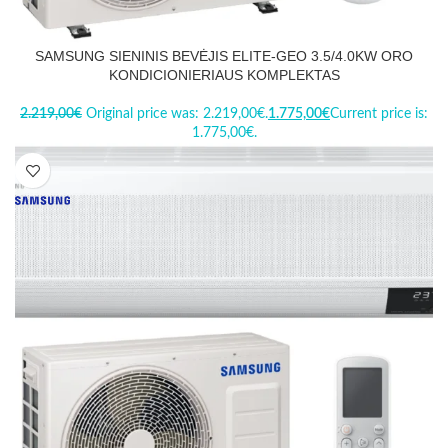
SAMSUNG SIENINIS BEVĖJIS ELITE-GEO 3.5/4.0KW ORO
KONDICIONIERIAUS KOMPLEKTAS
2.219,00
€
Original price was: 2.219,00€.
1.775,00
€
Current price is:
1.775,00€.
-20%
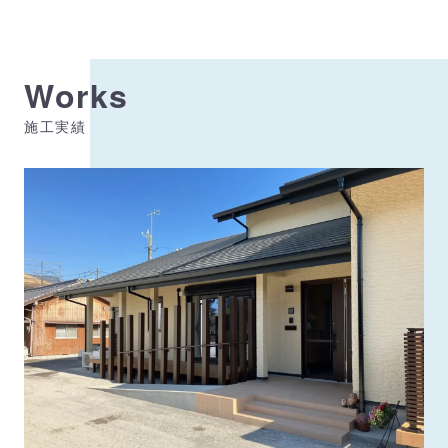
Works
施工実績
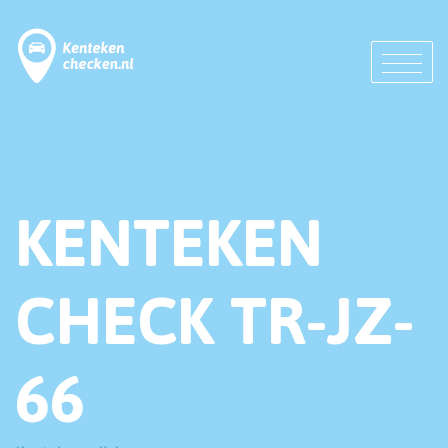
KENTEKEN
CHECK TR-JZ-
66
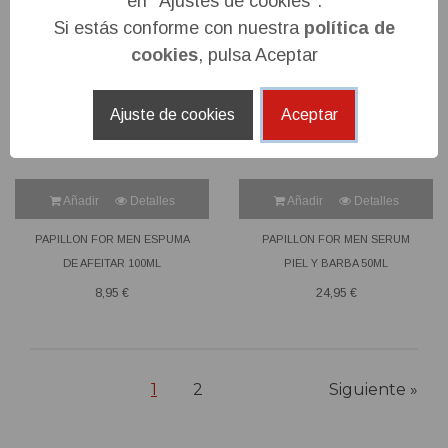
en "Ajustes de cookies".
Si estás conforme con nuestra
política de
cookies
, pulsa Aceptar
Ajuste de cookies
Aceptar
Añadir
Detalles
Añadir
Detalles
PAPILLON FOR MEN ESPUMA
PAPILLON FOR MEN SERUM
DE AFEITAR 100ML
PIEL Y BARBA 50ML
8,95 €
24,95 €
1
2
Siguiente »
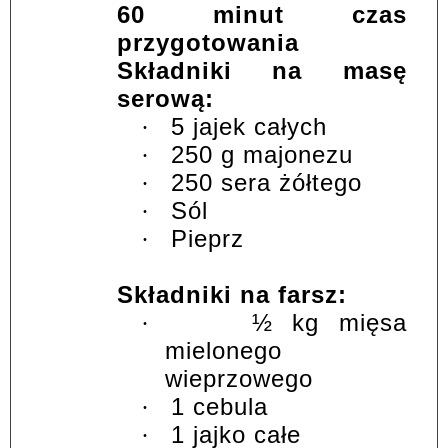
60 minut czas
przygotowania
Składniki na masę
serową:
5 jajek całych
·
250 g majonezu
·
250 sera żółtego
·
Sól
·
Pieprz
·
Składniki na farsz:
½ kg mięsa
·
mielonego
wieprzowego
1 cebula
·
1 jajko całe
·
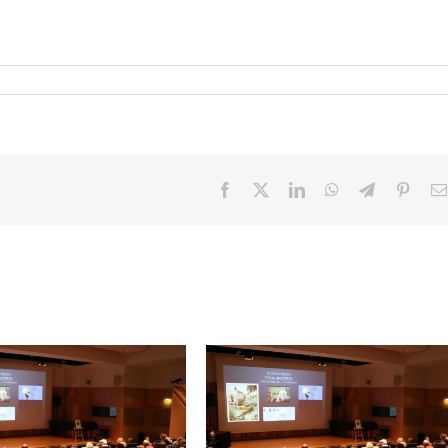
Facebook
X
LinkedIn
WhatsApp
Telegram
Pinter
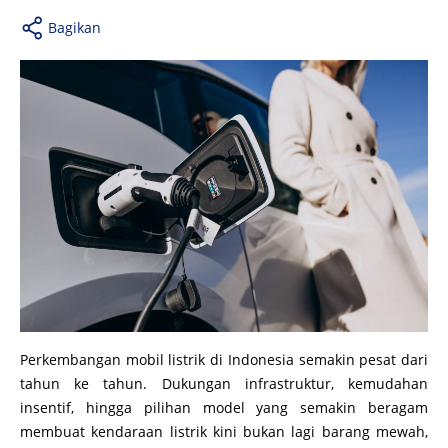
Bagikan
Perkembangan mobil listrik di Indonesia semakin pesat dari
tahun ke tahun. Dukungan infrastruktur, kemudahan
insentif, hingga pilihan model yang semakin beragam
membuat kendaraan listrik kini bukan lagi barang mewah,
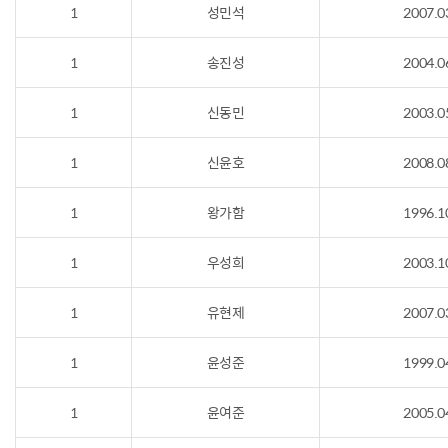
1
성민석
2007.0
1
송진성
2004.0
1
신동민
2003.0
1
신윤호
2008.0
1
왕가함
1996.1
1
우성희
2003.1
1
유현제
2007.0
1
윤성준
1999.0
1
윤여준
2005.0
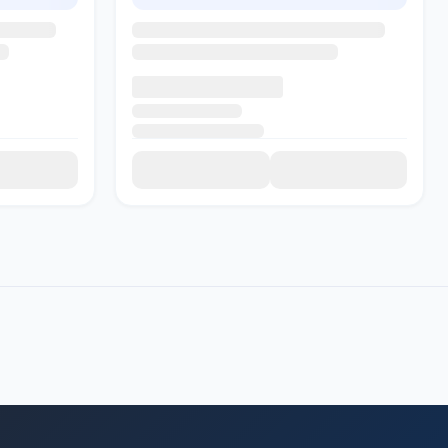
SADI AI
● Подключение...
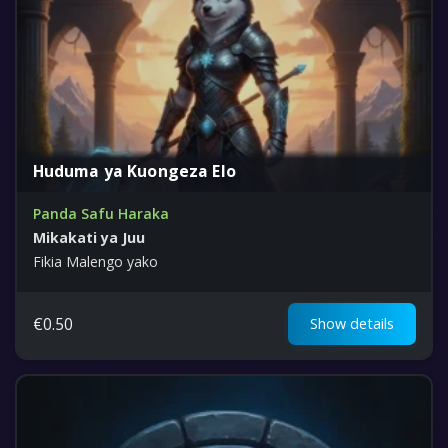
Huduma ya Kuongeza Elo
Panda Safu Haraka
Mikakati ya Juu
Fikia Malengo yako
€
0.50
Show details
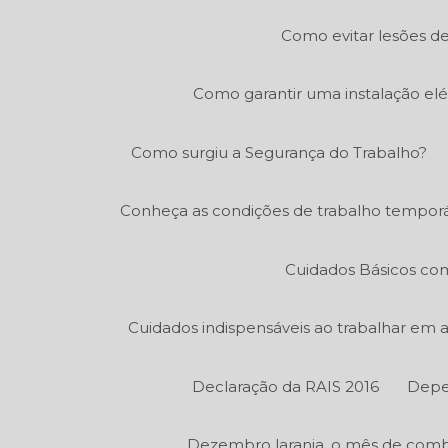
Como evitar lesões de
Como garantir uma instalação elé
Como surgiu a Segurança do Trabalho?
Conheça as condições de trabalho temporá
Cuidados Básicos co
Cuidados indispensáveis ao trabalhar em
Declaração da RAIS 2016
Depe
Dezembro laranja, o mês de comb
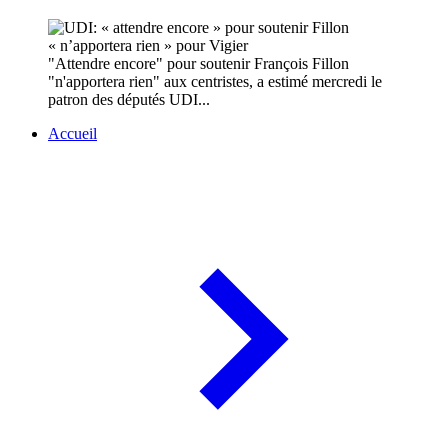
"Attendre encore" pour soutenir François Fillon
"n'apportera rien" aux centristes, a estimé mercredi le
patron des députés UDI...
Accueil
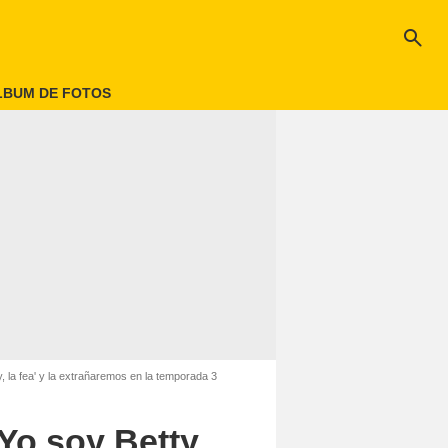
search
LBUM DE FOTOS
 la fea' y la extrañaremos en la temporada 3
Yo soy Betty,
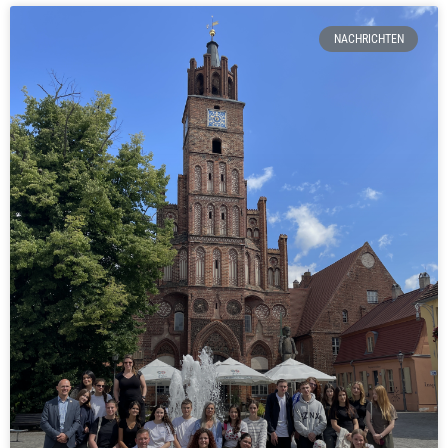
NACHRICHTEN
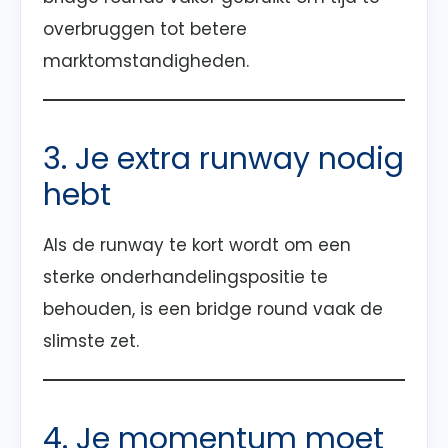
overbruggen tot betere
marktomstandigheden.
3. Je extra runway nodig
hebt
Als de runway te kort wordt om een
sterke onderhandelingspositie te
behouden, is een bridge round vaak de
slimste zet.
4. Je momentum moet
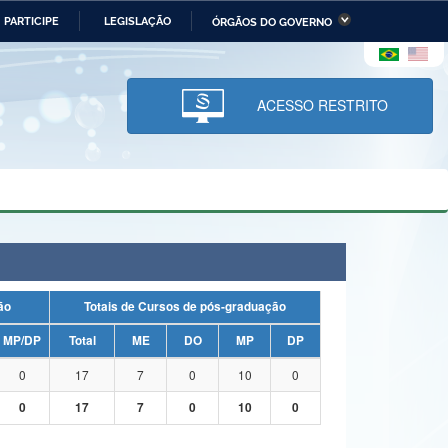
PARTICIPE
LEGISLAÇÃO
ÓRGÃOS DO GOVERNO
stério da Economia
Ministério da Infraestrutura
stério de Minas e Energia
Ministério da Ciência,
Tecnologia, Inovações e
ACESSO RESTRITO
Comunicações
tério da Mulher, da Família
Secretaria-Geral
s Direitos Humanos
lto
uação
Totais de Cursos de pós-graduação
MP/DP
Total
ME
DO
MP
DP
0
17
7
0
10
0
0
17
7
0
10
0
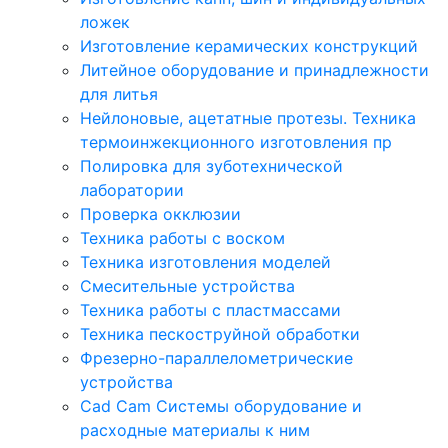
ложек
Изготовление керамических конструкций
Литейное оборудование и принадлежности
для литья
Нейлоновые, ацетатные протезы. Техника
термоинжекционного изготовления пр
Полировка для зуботехнической
лаборатории
Проверка окклюзии
Техника работы с воском
Техника изготовления моделей
Смесительные устройства
Техника работы с пластмассами
Техника пескоструйной обработки
Фрезерно-параллелометрические
устройства
Cad Cam Системы оборудование и
расходные материалы к ним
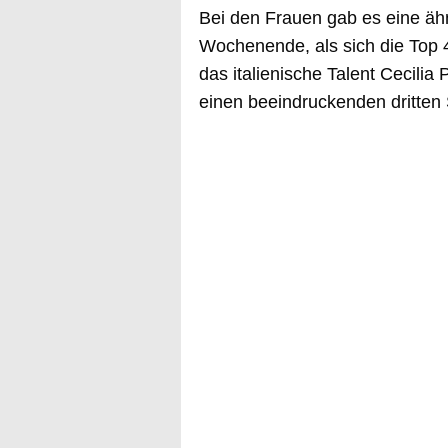
Bei den Frauen gab es eine äh
Wochenende, als sich die Top 4
das italienische Talent Cecilia 
einen beeindruckenden dritten S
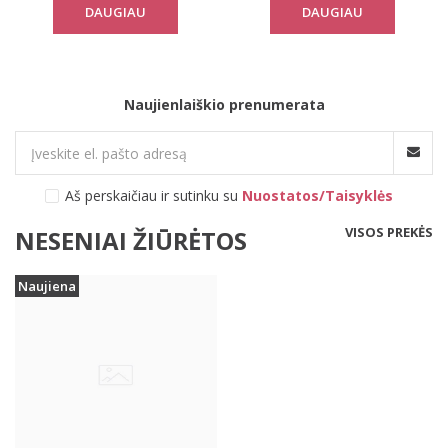
DAUGIAU
DAUGIAU
Naujienlaiškio prenumerata
Aš perskaičiau ir sutinku su
Nuostatos/Taisyklės
VISOS PREKĖS
NESENIAI ŽIŪRĖTOS
Naujiena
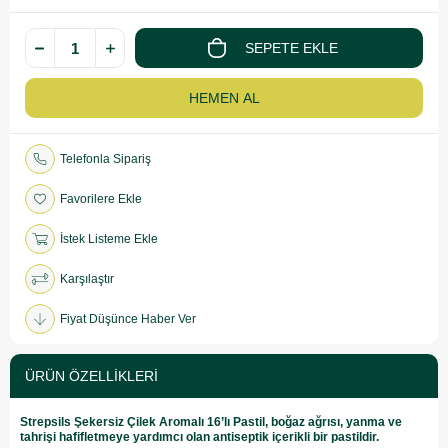
Telefonla Sipariş
Favorilere Ekle
İstek Listeme Ekle
Karşılaştır
Fiyat Düşünce Haber Ver
ÜRÜN ÖZELLIKLERI
Strepsils Şekersiz Çilek Aromalı 16’lı Pastil, boğaz ağrısı, yanma ve
tahrişi hafifletmeye yardımcı olan antiseptik içerikli bir pastildir.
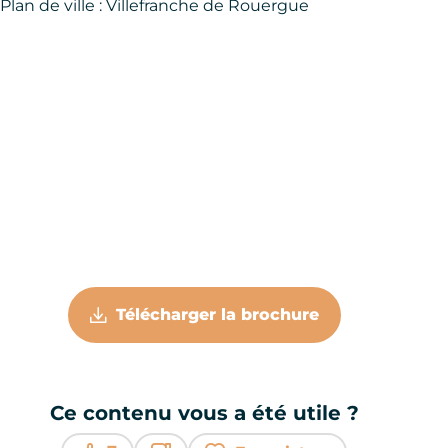
Plan de ville : Villefranche de Rouergue
Télécharger la brochure
Ce contenu vous a été utile ?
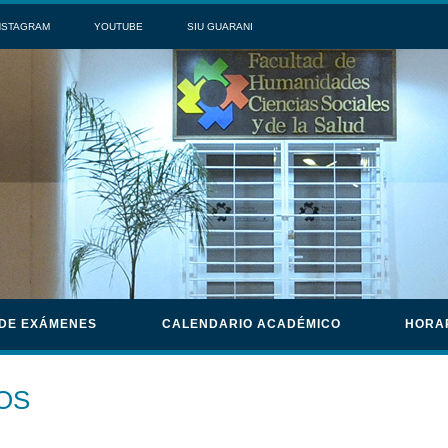
NSTAGRAM
YOUTUBE
SIU GUARANI
 DE EXÁMENES
CALENDARIO ACADÉMICO
HORA
OS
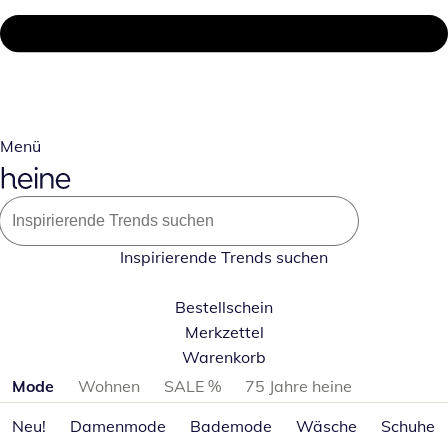
Menü
Inspirierende Trends suchen
Bestellschein
Merkzettel
Warenkorb
Produktkategorien überspringen
Mode
Wohnen
SALE %
75 Jahre heine
Neu!
Damenmode
Bademode
Wäsche
Schuhe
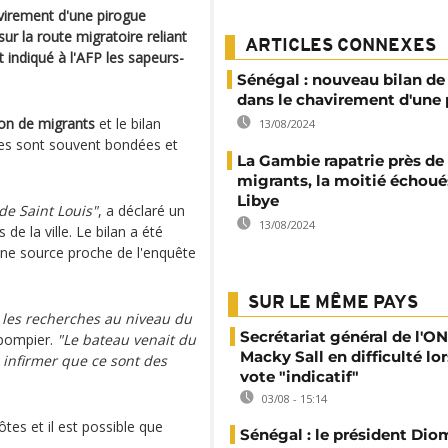
virement d'une pirogue
ur la route migratoire reliant
ARTICLES CONNEXES
t indiqué à l'AFP les sapeurs-
Sénégal : nouveau bilan de
dans le chavirement d'une
on de migrants
et le bilan
13/08/2024
ues sont souvent bondées et
La Gambie rapatrie près de
migrants, la moitié échoué
Libye
 de Saint Louis"
, a déclaré un
13/08/2024
 la ville. Le bilan a été
une source proche de l'enquête
SUR LE MÊME PAYS
 les recherches au niveau du
Secrétariat général de l'ON
-pompier.
"Le bateau venait du
Macky Sall en difficulté lor
 infirmer que ce sont des
vote "indicatif"
03/08 - 15:14
ôtes et il est possible que
Sénégal : le président Di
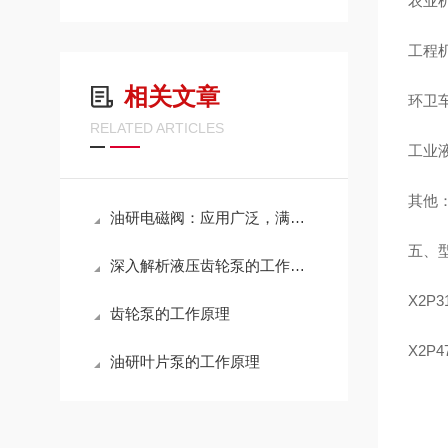
农业
工程
相关文章
环卫
RELATED ARTICLES
工业
其他
油研电磁阀：应用广泛，满足多种流体控制需求
五、型
深入解析液压齿轮泵的工作原理与性能优化策略，提升液压系统效率
X2P3
齿轮泵的工作原理
X2P
油研叶片泵的工作原理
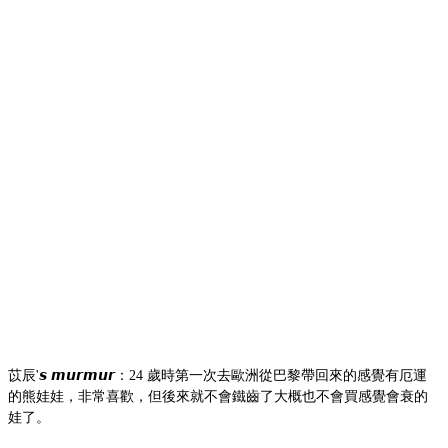
苡辰'𝙨 𝙢𝙪𝙧𝙢𝙪𝙧：24 歲時第一次去歐洲從巴黎帶回來的感覺有厄運
的熊娃娃，非常喜歡，但後來就不會鐵齒了大概也不會買感覺會衰的
娃了。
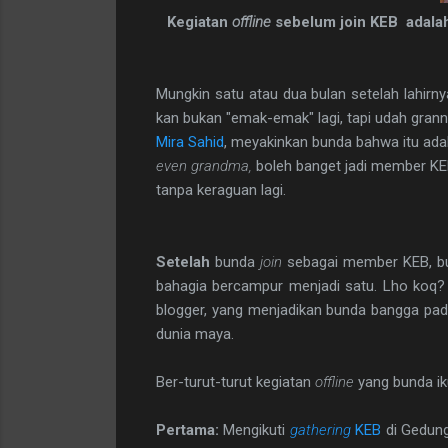
Kegiatan
offline
sebelum join KEB adalah
Mungkin satu atau dua bulan setelah lahirn
kan bukan "emak-emak" lagi, tapi udah granny
Mira Sahid
, meyakinkan bunda bahwa itu ada
even grandma,
boleh banget jadi member KE
tanpa keraguan lagi.
Setelah
bunda
join
sebagai member KEB, bun
bahagia bercampur menjadi satu. Lho koq? 
blogger, yang menjadikan bunda bangga pada 
dunia maya.
Ber-turut-turut kegiatan
offline
yang bunda ik
Pertama:
Mengikuti
gathering
KEB
di Gedung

* Exercise objective *
Output every line above as a numbered list, leaving out blank lines and the picture markers.

* Reply *
1. SAMSUNG SIENINIS BEVĖJIS ELITE-GEO 3.5/4.0KW ORO
2. KONDICIONIERIAUS KOMPLEKTAS
3. 2.219,00
4. €
5. Original price was: 2.219,00€.
6. 1.775,00
7. €
8. Current price is:
9. 1.775,00€.
10. -20%
11. Works
12. 施工実績
13. KENTEKEN
14. CHECK TR-JZ-
15. 66
16. en "Ajustes de cookies".
17. Si estás conforme con nuestra
18. política de
19. cookies
20. , pulsa Aceptar
21. Ajuste de cookies
22. Aceptar
23. Añadir
24. Detalles
25. Añadir
26. Detalles
27. PAPILLON FOR MEN ESPUMA
28. PAPILLON FOR MEN SERUM
29. DE AFEITAR 100ML
30. PIEL Y BARBA 50ML
31. 8,95 €
32. 24,95 €
33. 1
34. 2
35. Siguiente »
36. 60 minut czas
37. przygotowania
38. Składniki na masę
39. serową:
40. 5 jajek całych
41. ·
42. 250 g majonezu
43. ·
44. 250 sera żółtego
45. ·
46. Sól
47. ·
48. Pieprz
49. ·
50. Składniki na farsz:
51. ½ kg mięsa
52. ·
53. mielonego
54. wieprzowego
55. 1 cebula
56. ·
57. 1 jajko całe
58. ·
59. Facebook
60. X
61. LinkedIn
62. WhatsApp
63. Telegram
64. Pinter
65. Bagikan
66. Perkembangan mobil listrik di Indonesia semakin pesat dari
67. tahun ke tahun. Dukungan infrastruktur, kemudahan
68. insentif, hingga pilihan model yang semakin beragam
69. membuat kendaraan listrik kini bukan lagi barang mewah,
70. 1
71. 성민석
72. 2007.0
73. 1
74. 송진성
75. 2004.0
76. 1
77. 신동민
78. 2003.0
79. 1
80. 신윤호
81. 2008.0
82. 1
83. 왕가함
84. 1996.1
85. 1
86. 우성희
87. 2003.1
88. 1
89. 유현제
90. 2007.0
91. 1
92. 윤성준
93. 1999.0
94. 1
95. 윤여준
96. 2005.0
97. SADI AI
98. ● Подключение...
99. Huduma ya Kuongeza Elo
100. Panda Safu Haraka
101. Mikakati ya Juu
102. Fikia Malengo yako
103. €
104. 0.50
105. Show details
106. Como evitar lesões de
107. Como garantir uma instalação elé
108. Como surgiu a Segurança do Trabalho?
109. Conheça as condições de trabalho temporá
110. Cuidados Básicos co
111. Cuidados indispensáveis ao trabalhar em
112. Declaração da RAIS 2016
113. Depe
114. Dezembro laranja, o mês de comb
115. "Attendre encore" pour soutenir François Fillon
116. "n'apportera rien" aux centristes, a estimé mercredi le
117. patron des députés UDI...
118. Accueil
119. search
120. LBUM DE FOTOS
121.  la fea' y la extrañaremos en la temporada 3
122. Yo soy Betty,
123. NACHRICHTEN
124. overbruggen tot betere
125. marktomstandigheden.
126. 3. Je extra runway nodig
127. hebt
128. Als de runway te kort wordt om een
129. sterke onderhandelingspositie te
130. behouden, is een bridge round vaak de
131. slimste zet.
132. 4. Je momentum moet
133. PARTICIPE
134. LEGISLAÇÃO
135. ÓRGÃOS DO GOVERNO
136. stério da Economia
137. Ministério da Infraestrutura
138. stério de Minas e Energia
139. Ministério da Ciência,
140. Tecnologia, Inovações e
141. ACESSO RESTRITO
142. Comunicações
143. tério da Mulher, da Família
144. Secretaria-Geral
145. s Direitos Humanos
146. lto
147. uação
148. Totais de Cursos de pós-graduação
149. MP/DP
150. Total
151. ME
152. DO
153. MP
154. DP
155. 0
156. 17
157. 7
158. 0
159. 10
160. 0
161. 0
162. 17
163. 7
164. 0
165. 10
166. 0
167. ложек
168. Изготовление керамических конструкций
169. Литейное оборудование и принадлежности
170. для литья
171. Нейлоновые, ацетатные протезы. Техника
172. термоинжекционного изготовления пр
173. Полировка для зуботехнической
174. лаборатории
175. Проверка окклюзии
176. Техника работы с воском
177. Техника изготовления моделей
178. Смесительные устройства
179. Техника работы с пластмассами
180. Техника пескоструйной обработки
181. Фрезерно-параллелометрические
182. устройства
183. Cad Cam Системы оборудование и
184. расходные материалы к ним
185. Bei den Frauen gab es eine äh
186. Wochenende, als sich die Top 4
187. das italienische Talent Cecilia 
188. einen beeindruckenden dritten S
189. DAUGIAU
190. DAUGIAU
191. Naujienlaiškio prenumerata
192. Aš perskaičiau ir sutinku su
193. Nuostatos/Taisyklės
194. VISOS PREKĖS
195. NESENIAI ŽIŪRĖTOS
196. Naujiena
197. Telefonla Sipariş
198. Favorilere Ekle
199. İstek Listeme Ekle
200. Karşılaştır
201. Fiyat Düşünce Haber Ver
202. ÜRÜN ÖZELLIKLERI
203. Strepsils Şekersiz Çilek Aromalı 16’lı Pastil, boğaz ağrısı, yanma ve
204. tahrişi hafifletmeye yardımcı olan antiseptik içerikli bir pastildir.
205. Plan de ville : Villefranche de Rouergue
206. Télécharger la brochure
207. Ce contenu vous a été utile ?
208. NSTAGRAM
209. YOUTUBE
210. SIU GUARANI
211.  DE EXÁMENES
212. CALENDARIO ACADÉMICO
213. HORA
214. OS
215. Menü
216. Inspirierende Trends suchen
217. Bestellschein
218. Merkzettel
219. Warenkorb
220. Produktkategorien überspringen
221. Mode
222. Wohnen
223. SALE %
224. 75 Jahre heine
225. Neu!
226. Damenmode
227. Bademode
228. Wäsche
229. Schuhe
230. virement d'une pirogue
231. ur la route migratoire reliant
232. ARTICLES CONNEXES
233. t indiqué à l'AFP les sapeurs-
234. Sénégal : nouveau bilan de
235. dans le chavirement d'une
236. on de migrants
237. et le bilan
238. 13/08/2024
239. ues sont souvent bondées et
240. La Gambie rapatrie près de
241. migrants, la moitié échoué
242. Libye
243.  de Saint Louis"
244. , a déclaré un
245. 13/08/2024
246.  la ville. Le bilan a été
247. une source proche de l'enquête
248. SUR LE MÊME PAYS
249.  les recherches au niveau du
250. Secrétariat général de l'ON
251. -pompier.
252. "Le bateau venait du
253. Macky Sall en difficulté lor
254.  infirmer que ce sont des
255. vote "indicatif"
256. 03/08 - 15:14
257. ôtes et il est possible que
258. Sénégal : le président Di
259. 农业
260. 工程
261. 相关文章
262. 环卫
263. RELATED ARTICLES
264. 工业
265. 其他
266. 油研电磁阀：应用广泛，满足多种流体控制需求
267. 五、型
268. 深入解析液压齿轮泵的工作原理与性能优化策略，提升液压系统效率
269. X2P3
270. 齿轮泵的工作原理
271. X2P
272. 油研叶片泵的工作原理
273. 苡辰'𝙨 𝙢𝙪𝙧𝙢𝙪𝙧：24 歲時第一次去歐洲從巴黎帶回來的感覺有厄運
274. 的熊娃娃，非常喜歡，但後來就不會鐵齒了大概也不會買感覺會衰的
275. 娃了。
276. Kegiatan
277. offline
278. sebelum join KEB adalah
279. Mungkin satu atau dua bulan setelah lahirn
280. kan bukan "emak-emak" lagi, tapi udah granny
281. Mira Sahid
282. , meyakinkan bunda bahwa itu ada
283. even grandma,
284. boleh banget jadi member KE
285. tanpa keraguan lagi.
286. Setelah
287. bunda
288. join
289. sebagai member KEB, bun
290. bahagia bercampur menjadi satu. Lho koq? 
291. blogger, yang menjadikan bunda bangga pada 
292. dunia maya.
293. Ber-turut-turut kegiatan
294. offline
295. yang bunda ik
296. Pertama:
297. Mengikuti
298. gathering
299. KEB
300. di Gedung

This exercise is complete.